En outre, assurer le respect des obligations de transparence qui pèsent sur les entreprises d’électricité et protéger les consommateurs relèvent des missions des autorités de régulation nationales visées à l’article 37, paragraphes 1, 3 et 6, de ladite directive.

La Cour constate, dès lors, qu’un État membre peut octroyer à une telle autorité le pouvoir d’imposer à ces opérateurs la restitution des sommes perçues par eux en violation des exigences relatives à la protection des consommateurs, notamment, celles concernant l’obligation de transparence et l’exactitude de la facturation.

Une telle interprétation n’est pas remise en cause par le fait que l’article 36 de la directive 2009/72 prévoit, en substance, que l’autorité de régulation nationale prend des mesures requises « en étroite concertation, le cas échéant, avec les autres autorités nationales concernées, y compris les autorités de concurrence, et sans préjudice de leurs compétences », ou que l’article 37, paragraphe 1, sous n), de cette directive contient l’expression « en collaboration avec d’autres autorités compétentes ».

En effet, il ne ressort pas de ces dispositions que, dans un cas comme celui de l’affaire au principal, seule l’une de ces autres autorités nationales peut ordonner la restitution des sommes indument perçues auprès des clients finals par les entreprises d’électricité.
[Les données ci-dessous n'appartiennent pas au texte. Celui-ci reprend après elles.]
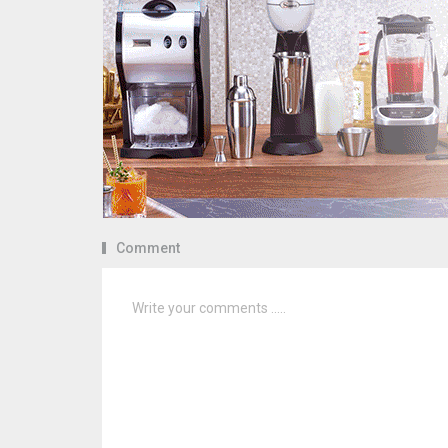
Comment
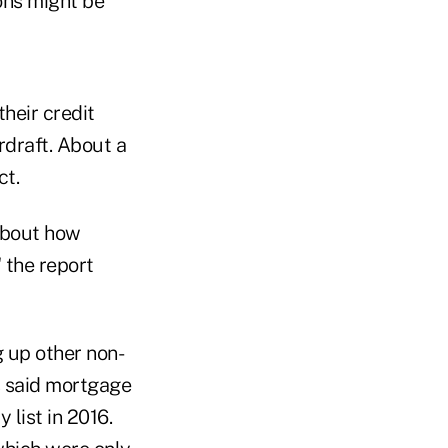
ions might be
heir credit
rdraft. About a
ct.
about how
 the report
g up other non-
s said mortgage
 list in 2016.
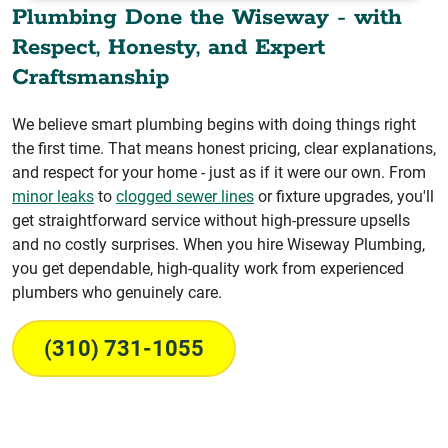
Plumbing Done the Wiseway - with
Respect, Honesty, and Expert
Craftsmanship
We believe smart plumbing begins with doing things right
the first time. That means honest pricing, clear explanations,
and respect for your home - just as if it were our own. From
minor leaks
to
clogged sewer lines
or fixture upgrades, you'll
get straightforward service without high-pressure upsells
and no costly surprises. When you hire Wiseway Plumbing,
you get dependable, high-quality work from experienced
plumbers who genuinely care.
(310) 731-1055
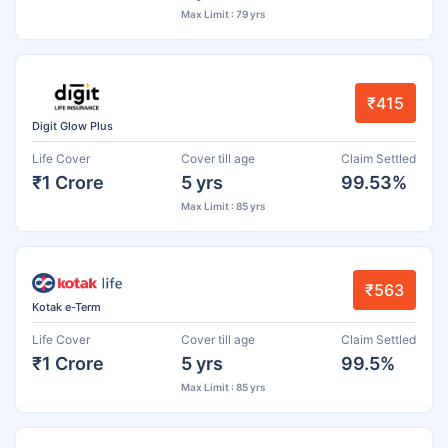
Max Limit : 79 yrs
₹415
Digit Glow Plus
Life Cover
Cover till age
Claim Settled
₹1 Crore
5 yrs
99.53%
Max Limit : 85 yrs
₹563
Kotak e-Term
Life Cover
Cover till age
Claim Settled
₹1 Crore
5 yrs
99.5%
Max Limit : 85 yrs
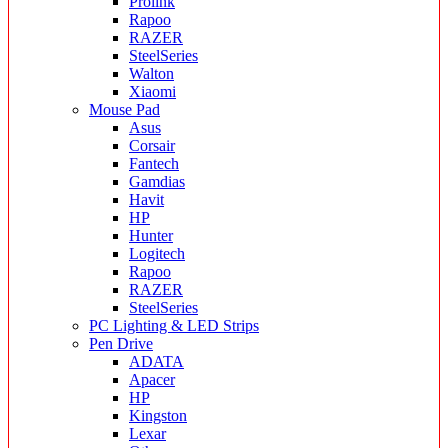
Prolink
Rapoo
RAZER
SteelSeries
Walton
Xiaomi
Mouse Pad
Asus
Corsair
Fantech
Gamdias
Havit
HP
Hunter
Logitech
Rapoo
RAZER
SteelSeries
PC Lighting & LED Strips
Pen Drive
ADATA
Apacer
HP
Kingston
Lexar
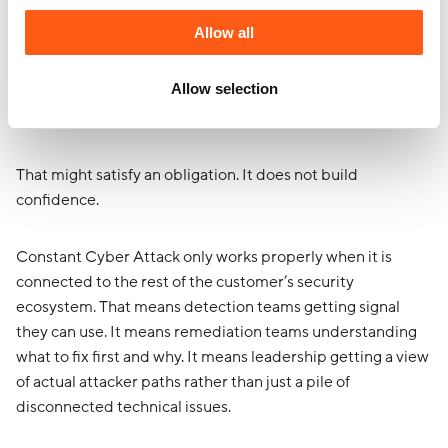
Allow all
Another mistake this industry makes is treating offensive
security like a side quest.
Allow selection
Do a test. Drop a report. Present some findings. Leave.
That might satisfy an obligation. It does not build
confidence.
Constant Cyber Attack only works properly when it is
connected to the rest of the customer’s security
ecosystem. That means detection teams getting signal
they can use. It means remediation teams understanding
what to fix first and why. It means leadership getting a view
of actual attacker paths rather than just a pile of
disconnected technical issues.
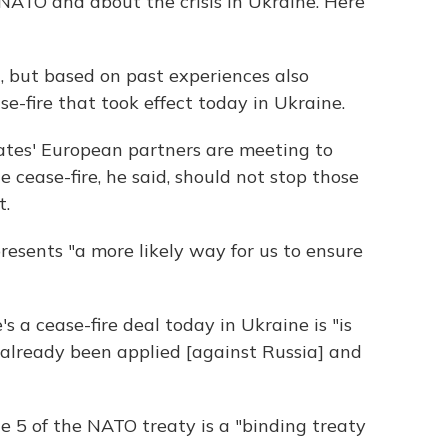
ATO and about the crisis in Ukraine. Here
, but based on past experiences also
e-fire that took effect today in Ukraine.
tates' European partners are meeting to
e cease-fire, he said, should not stop those
t.
resents "a more likely way for us to ensure
s a cease-fire deal today in Ukraine is "is
 already been applied [against Russia] and
le 5 of the NATO treaty is a "binding treaty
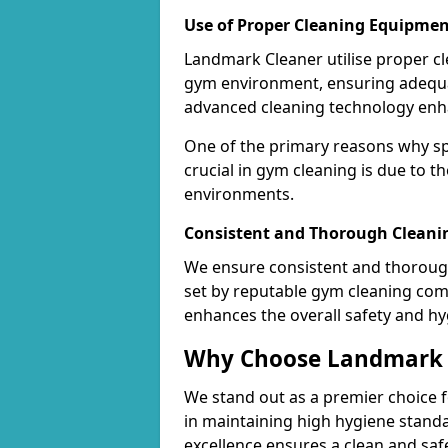
Use of Proper Cleaning Equipmen
Landmark Cleaner utilise proper c
gym environment, ensuring adequa
advanced cleaning technology enhanc
One of the primary reasons why sp
crucial in gym cleaning is due to 
environments.
Consistent and Thorough Cleani
We ensure consistent and thorough
set by reputable gym cleaning com
enhances the overall safety and hy
Why Choose Landmark C
We stand out as a premier choice f
in maintaining high hygiene standa
excellence ensures a clean and s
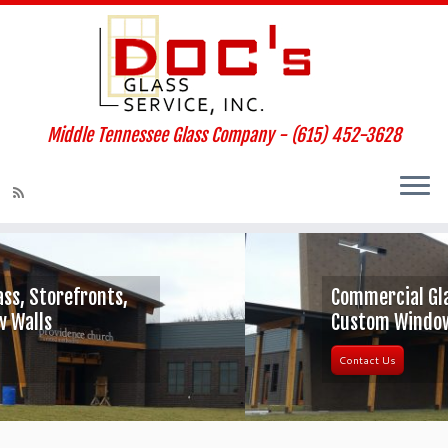
Middle Tennessee Glass Company - (615) 452-3628
Commercial Glass, Storefronts,
Custom Window Walls
Contact Us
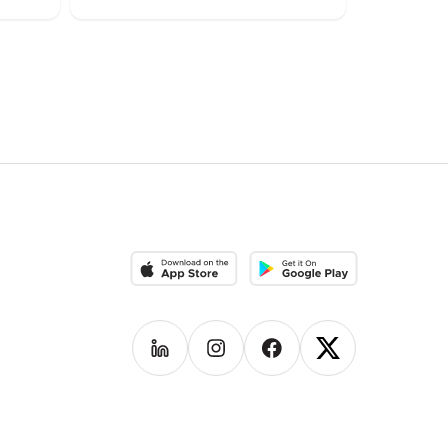
Download on the App Store
Download on the Google Pla
Follow us on
Follow us on
LinkedIn
Follow us on
Instagram
Follow us on
Facebook
X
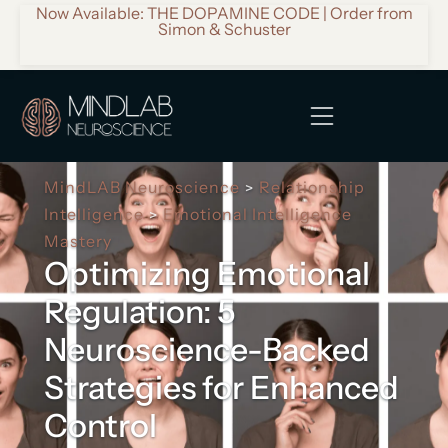
Now Available: THE DOPAMINE CODE | Order from
Simon & Schuster
MindLAB Neuroscience
Relationship
>
Intelligence
Emotional Intelligence
>
Mastery
Optimizing Emotional
Regulation: 5
Neuroscience-Backed
Strategies for Enhanced
Control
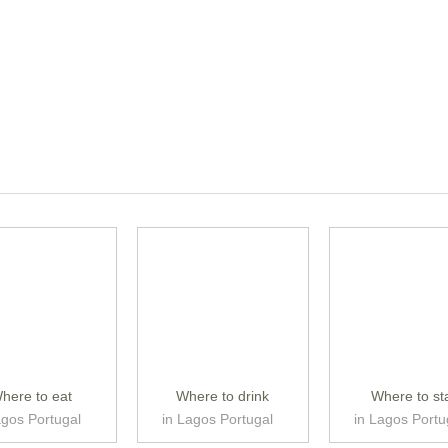
here to eat
Where to drink
Where to st
agos Portugal
in Lagos Portugal
in Lagos Portu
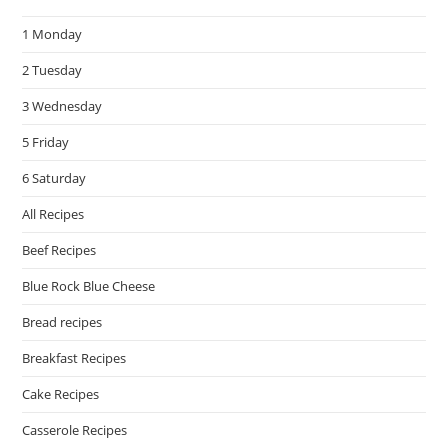
the
1 Monday
sea
pan
2 Tuesday
3 Wednesday
5 Friday
6 Saturday
All Recipes
Beef Recipes
Blue Rock Blue Cheese
Bread recipes
Breakfast Recipes
Cake Recipes
Casserole Recipes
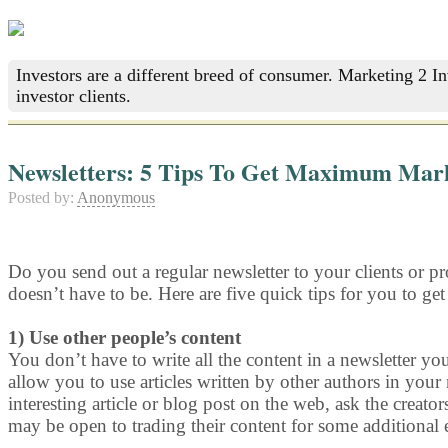
Investors are a different breed of consumer. Marketing 2 I
investor clients.
Newsletters: 5 Tips To Get Maximum Mark
Posted by:
Anonymous
Do you send out a regular newsletter to your clients or pr
doesn’t have to be. Here are five quick tips for you to get
1) Use other people’s content
You don’t have to write all the content in a newsletter yo
allow you to use articles written by other authors in your
interesting article or blog post on the web, ask the creator
may be open to trading their content for some additional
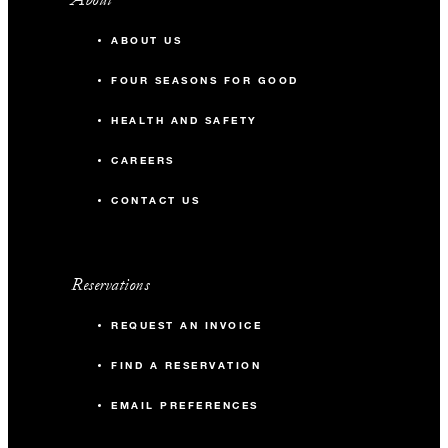
ABOUT US
FOUR SEASONS FOR GOOD
HEALTH AND SAFETY
CAREERS
CONTACT US
Reservations
REQUEST AN INVOICE
FIND A RESERVATION
EMAIL PREFERENCES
Au contraire, l’emploi des termes « le cas échéant » implique qu’une telle consultation est uniquement nécessaire lorsque la mesure dont l’adoption est envisagée est susceptible d’avoir des implications pour d’autres autorités compétentes.

Enfin, la Cour précise que, dans la mesure où la protection des consommateurs et le respect des obligations de transparence relèvent des missions visées à l’article 37 de la directive 2009/72, le motif exact pour lequel, afin d’accomplir l’une de ces missions, il est ordonné à une entreprise d’électricité de rembourser ses clients n’est pas pertinent


1      Directive 2009/72/CE du Parlement européen et du Conseil, du 13 juillet 2009, concernant des règles communes pour le marché intérieur de l’électricité et abrogeant la directive 2003/54/CE (JO 2009, L 211, p. 55).


2      Ces dispositions visent, respectivement, les missions des autorités de régulation concernant le respect des obligations de transparence et la protection des consommateurs.


3      Cette disposition prévoit que les autorités de régulation ont la compétence d’infliger des sanctions effectives, proportionnées et dissuasives contre les entreprises d’électricité qui ne respectent pas les obligations leur incombant en vertu de la directive 2009/72 ou des décisions juridiquement contraignantes applicables de l’autorité de régulation, ou de proposer qu’une juridiction compétente inflige de telles sanctions.